Obviously that needs serious parsing into something standardized, but 
notice how detailed it is? The second entry tells me that I integrated 
changes from #37 in //trunk, and that I edited the file before 
committing (compare to #2 where only integration was done). #1 tells me 
that I copied from //trunk to create the file (and that no edits 
occurred in the process).

At the very least, I would like to be able to get from svn the source of 
a copy operation.

So, perforce tells you:
{
   <repo location>
   {
     "..." <file rev#> <global rev#> <action> <date>
      <user>"@"<workspace> <type> <message>
      ["... ..." <copy-action> <copy-source>]
   }+
}+

<type>, <workspace>, and <file rev#> would be perforce extensions, but I 
would prefer to get the rest of that information out of all VCS's 
(<global rev#> becomes the generic <revision>, which of course /is/ a 
file revision number in e.g. CVS). <action> and <copy-action> would be 
combined; if a VCS only knows about the 'edit' action, that's fine (but 
I imagine 'add' and 'delete' are also universal). <repo location> would 
be folded into each entry so we don't have a tree.

>>>>>> Ok, addition: IFooVersionControl (AtomicBrowsing?):
>>>>>> revision(Revision) // gets information about a specified revision.
>>>>> Thats rather logMessage(Revision) IMHO
>>>> ...logMessage() sounds to me like a subset, not a superset, of log() 
>>>> (referring to what information you get back) :-). Not that I'm really 
>>>> crazy about revision() either, to be honest.
>>> Maybe I misunderstood but IIRC you wanted to get the same information as
>>> log has just for a specific revision right?
>> Yes and no. You get the user, date, etc. You /also/ get a list of what 
>> files the change affected, and preferably in what manner (i.e. 
>> add/del/edit). The whole point is to find out 'what did XX revision 
>> change?'.
> 
> see above, we can certainly do something like
> 
> log( path, revision, fullinfo/shortinfo)

The reason I split them is I would prefer log() to only tell you about 
the file you asked about. Hmm... come to think of it, revision() would 
return a slightly different data set:

<revision> <date> <user> |<workspace>| <message>
{
   <repo path> |<file rev#>| <action> [<copy-source>]
}+

(stuff in |'s would be perforce extensions. Stuff in []'s is optional, 
i.e. only if supported and if it applies to the particular entry.)


>>>> (Also, does this mean there is no way to ask about
>>>> /just/ a directory?

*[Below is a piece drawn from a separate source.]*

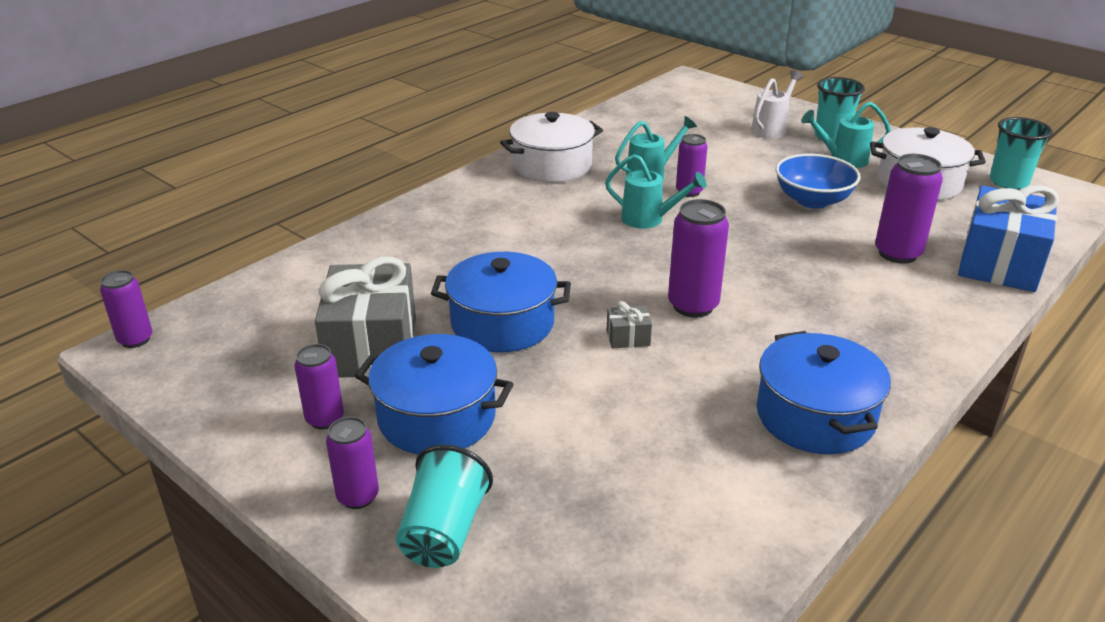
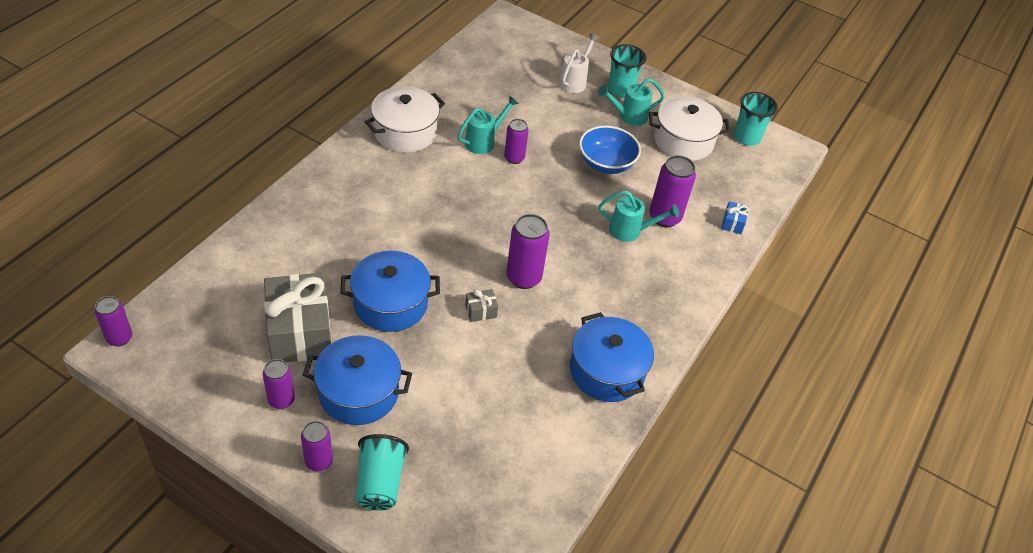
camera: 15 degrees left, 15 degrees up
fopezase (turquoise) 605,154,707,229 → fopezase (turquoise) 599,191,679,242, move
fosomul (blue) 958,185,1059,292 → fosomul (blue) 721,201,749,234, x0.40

Is that desirable?)
>>> Not sure what you mean but I do get status information on just a
>>> directory inside a working copy:
>> I meant how would you do this with the interface. Behave differently 
>> based on the presence/absence of a trailing '/'? I guess that would 
>> works. :-)
> 
> I'd like to avoid such things, i.e. different behaviour wether a
> trailing slash exists or not. How about this: 
> 
> status( dir, nonrecursive ) returns a map of all files/dirs in that dir
> with their status + 1 status for the dir itself
> 
> status( file, nonrecursive ) returns a map with 1 entry with just the
> status of the file.
> 
> Thats what I'd expect, so if I give it the working copy its easy for
> svn, if I give svn a dir inside the working copy svn has to do some more
> svn status calls then (or reduce the return value of a recursive call).
> Not a big deal.

I can live with that. I'm biased by perforce, which can't do that (i.e. 
status(dir, nonrecursive) will require listing the directory in order to 
generate arguments).

-- 
Matthew
Disadvantage: Bad Puns [-5]
You constantly utter puns so egregious as to cause mental distress to 
anyone hearing them. This can, however, be used to distract enemies.